Posted by: Donald Johnson at October 1, 2008 11:03 PM

Um, to be clear, the South Korean government was also rancid--a military and/or fascist dictatorship until sometime in the late 80's, I think. (Too lazy to google).

Posted by: Donald Johnson at October 1, 2008 11:05 PM

BHO, Sr. was an alcoholic too, I think, for what it's worth.

Posted by: Save the Oocytes at October 1, 2008 11:50 PM

Donald Johnson:
Thanks for the sort of defense.
Though being aware of the presence of and having a functional sense of where someone stands on a few issues isn't the same as knowing them.
If you knew me you'd know I wasn't using the phrase "Seven years in a prison cell, alternately tortured and enticed by enemies seeking information" as a means of deflecting criticism of McCain or attempting in any way to confirm his integrity or anything.
Merely illustrating the undeniable necessity for him to have developed a psyche capable of resisting probes for truth, resisting even the possession of truth, and doing it while he was under great pressure.
Like running for President, or being the President, kind of pressure.
Saying that the mechanism for deep dishonesty would already be in place in the man.
In much the same way, as mentioned above, children of drunks, and drunks themselves, and many other people in chronically dysfunctional environments, can develop an adversarial relation with the truth.
Which McCain already had, so now two mechanisms, or one that's been doubly confirmed.

Dennis Perrin:
I believe that's what's called a "knee-jerk" reaction. You completely misread both my intent and the paragraphs themselves.
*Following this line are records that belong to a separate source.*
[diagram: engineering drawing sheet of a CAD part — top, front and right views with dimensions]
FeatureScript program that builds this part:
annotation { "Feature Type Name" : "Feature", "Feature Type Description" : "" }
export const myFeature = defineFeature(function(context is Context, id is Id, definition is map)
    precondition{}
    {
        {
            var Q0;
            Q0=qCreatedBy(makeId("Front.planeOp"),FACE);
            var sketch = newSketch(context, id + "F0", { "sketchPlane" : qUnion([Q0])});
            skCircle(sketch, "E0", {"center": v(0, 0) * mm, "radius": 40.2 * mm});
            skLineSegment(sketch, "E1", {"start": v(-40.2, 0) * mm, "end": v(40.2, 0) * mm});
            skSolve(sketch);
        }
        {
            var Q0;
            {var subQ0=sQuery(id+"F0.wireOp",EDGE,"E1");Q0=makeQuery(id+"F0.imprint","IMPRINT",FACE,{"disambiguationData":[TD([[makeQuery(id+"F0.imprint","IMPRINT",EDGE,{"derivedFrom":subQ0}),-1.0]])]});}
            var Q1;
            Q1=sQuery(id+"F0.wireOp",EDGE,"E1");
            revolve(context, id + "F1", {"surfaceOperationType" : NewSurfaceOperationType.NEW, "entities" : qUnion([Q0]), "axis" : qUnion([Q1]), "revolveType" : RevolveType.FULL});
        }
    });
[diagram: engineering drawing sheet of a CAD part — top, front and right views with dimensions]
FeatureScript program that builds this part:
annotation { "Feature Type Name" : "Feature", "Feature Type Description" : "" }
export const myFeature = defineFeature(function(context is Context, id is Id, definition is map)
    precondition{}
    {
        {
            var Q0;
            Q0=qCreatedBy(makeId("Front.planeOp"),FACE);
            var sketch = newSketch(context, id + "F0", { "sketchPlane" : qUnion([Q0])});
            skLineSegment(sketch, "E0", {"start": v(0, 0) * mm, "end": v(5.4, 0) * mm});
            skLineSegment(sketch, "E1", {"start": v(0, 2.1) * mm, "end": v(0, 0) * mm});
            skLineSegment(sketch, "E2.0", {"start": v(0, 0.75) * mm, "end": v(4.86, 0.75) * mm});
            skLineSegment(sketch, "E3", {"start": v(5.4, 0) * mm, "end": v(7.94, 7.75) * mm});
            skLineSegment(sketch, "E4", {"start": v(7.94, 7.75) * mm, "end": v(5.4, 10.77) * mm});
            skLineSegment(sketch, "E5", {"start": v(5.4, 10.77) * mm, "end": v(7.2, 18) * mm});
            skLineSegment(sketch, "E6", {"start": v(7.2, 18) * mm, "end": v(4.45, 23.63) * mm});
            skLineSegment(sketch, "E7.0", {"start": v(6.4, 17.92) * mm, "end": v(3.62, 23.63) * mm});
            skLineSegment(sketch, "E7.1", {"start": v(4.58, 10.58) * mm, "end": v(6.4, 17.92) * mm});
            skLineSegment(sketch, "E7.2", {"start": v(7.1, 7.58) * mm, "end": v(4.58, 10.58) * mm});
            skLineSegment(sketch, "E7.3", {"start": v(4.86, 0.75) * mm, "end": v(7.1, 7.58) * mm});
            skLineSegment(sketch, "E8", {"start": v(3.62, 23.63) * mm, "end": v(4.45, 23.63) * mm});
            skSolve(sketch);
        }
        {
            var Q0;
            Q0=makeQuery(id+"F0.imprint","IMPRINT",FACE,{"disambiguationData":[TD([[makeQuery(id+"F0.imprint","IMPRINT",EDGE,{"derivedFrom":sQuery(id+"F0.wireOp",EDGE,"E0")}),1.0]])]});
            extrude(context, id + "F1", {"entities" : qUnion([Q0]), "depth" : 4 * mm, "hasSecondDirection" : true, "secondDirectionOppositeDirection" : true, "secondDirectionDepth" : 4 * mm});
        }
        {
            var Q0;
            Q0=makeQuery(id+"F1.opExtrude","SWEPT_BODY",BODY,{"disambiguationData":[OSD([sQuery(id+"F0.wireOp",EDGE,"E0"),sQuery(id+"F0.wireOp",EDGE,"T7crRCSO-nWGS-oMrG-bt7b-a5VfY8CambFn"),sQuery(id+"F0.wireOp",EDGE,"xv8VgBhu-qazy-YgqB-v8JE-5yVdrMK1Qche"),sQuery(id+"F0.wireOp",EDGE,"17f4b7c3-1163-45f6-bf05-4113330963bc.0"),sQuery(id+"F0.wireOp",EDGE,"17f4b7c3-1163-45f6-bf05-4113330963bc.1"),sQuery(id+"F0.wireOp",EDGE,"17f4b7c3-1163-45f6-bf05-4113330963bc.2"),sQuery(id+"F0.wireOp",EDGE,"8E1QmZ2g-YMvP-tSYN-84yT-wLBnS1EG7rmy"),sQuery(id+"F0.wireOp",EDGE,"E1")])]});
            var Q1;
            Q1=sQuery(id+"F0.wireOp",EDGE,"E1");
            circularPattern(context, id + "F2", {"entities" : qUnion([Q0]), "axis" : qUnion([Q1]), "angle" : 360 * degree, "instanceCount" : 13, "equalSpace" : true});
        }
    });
Maybe because any mention of his POWness has to be partisan?
The first paragraph says quite clearly that McCain has to have developed an armored resistance to the truth, and to questions designed to elicit the truth from him.
But if you're so gone into partisan politics all you can see is win-loss, I can understand how that paragraph might seem pro-McCain.

Posted by: Roy Belmont at October 2, 2008 12:38 AM

Roy, bad guess.

I'm pretty sure Dennis's reaction was to his perception you felt the Vietnamese had done something wrong in shooting McCain down, or were "America's enemy," about to do something to the U.S. He is an anarchist who hates Obama as much as McCain, and could care less about Democrat-Republican partisanry.

Posted by: Save the Oocytes at October 2, 2008 07:21 AM

That was a defense, Roy. I knew you weren't defending McCain, though the way I worded my own reply might have made it sound that way, but actually, I was giving my own view. Your original post was clear enough---McCain has developed defense mechanisms.

Posted by: Donald Johnson at October 2, 2008 10:00 AM

I think I'm posting on too little sleep or something--the first sentence "That was a defense", meant that I was defending Roy, not that Roy was defending McCain. Okay, ignore me until some signs of coherence begin to appear in my posts.